2. Aux termes de l’article L. 2131-6 du code général des collectivités territoriales, auquel renvoie l’article L. 554-1 du code de justice administrative : « Le représentant de l’Etat dans le département défère au tribunal administratif les actes mentionnés à l’article L. 2131-2 qu’il estime contraires à la légalité dans les deux mois suivant leur transmission. / (…) / Le représentant de l’Etat peut assortir son recours d’une demande de suspension. Il est fait droit à cette demande si l’un des moyens invoqués paraît, en l’état de l’instruction, propre à créer un doute sérieux quant à la légalité de l’acte attaqué. Il est statué dans un délai d’un mois. / Jusqu’à ce que le président du tribunal administratif ou le magistrat délégué par lui ait statué, la demande de suspension en matière d’urbanisme, de marchés et de délégation de service public formulée par le représentant de l’Etat dans les dix jours à compter de la réception de l’acte entraîne la suspension de celui-ci.

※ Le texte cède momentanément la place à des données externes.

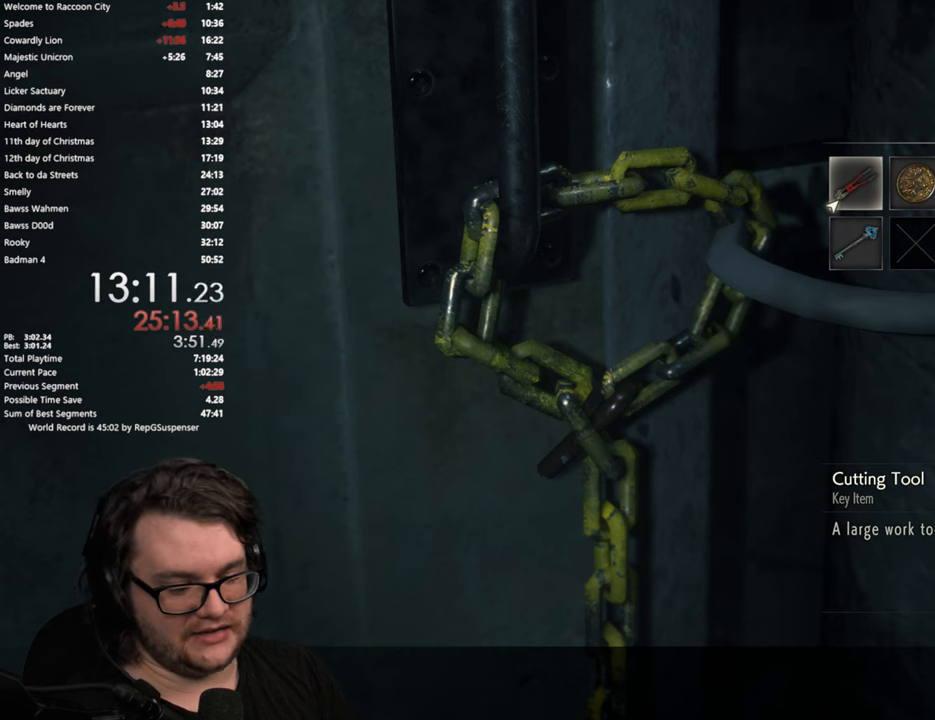
{"buttons": [], "left_stick": "center", "right_stick": "center", "button_events": []}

Au terme d’un délai d’un mois à compter de la réception, si le juge des référés n’a pas statué, l’acte redevient exécutoire. (…) »
3. Il résulte de l’instruction, et plus particulièrement des procès-verbaux de constat dressés avant travaux, le 6 janvier 2025 et après travaux, le 20 mars suivant, que les travaux objets de l’arrêté en litige ont été achevés. Il s’ensuit que la demande du préfet de Corse, préfet de la Corse-du-Sud tendant à la suspension de leur exécution est dépourvue d’objet. Il n’y a dès lors plus lieu d’y statuer.
4. Dans les circonstances de l’espèce, il n’y a pas lieu de faire droit aux conclusions de Mme A… présentées sur le fondement des dispositions de l’article L. 761-1 du code de justice administrative
ORDONNE :
Article 1er : Il n’y a plus lieu de statuer sur le déféré du préfet de Corse, préfet de la Corse-du-Sud.
Article 2 : Le surplus des conclusions des parties est rejeté.
Article 3 : La présente ordonnance sera notifiée au préfet de la Corse, préfet de la Corse-du-Sud, à la commune de Casaglione et à Mme B… A….
Fait à Bastia, le 26 mars 2026.
La juge des référés, La greffière
signé signé
Baux R. Saffour
La République mande et ordonne au préfet de la Corse, préfet de la Corse-du-Sud, en ce qui le concerne ou à tous commissaires de justice à ce requis en ce qui concerne les voies de droit commun contre les parties privées, de pourvoir à l’exécution de la présente décision.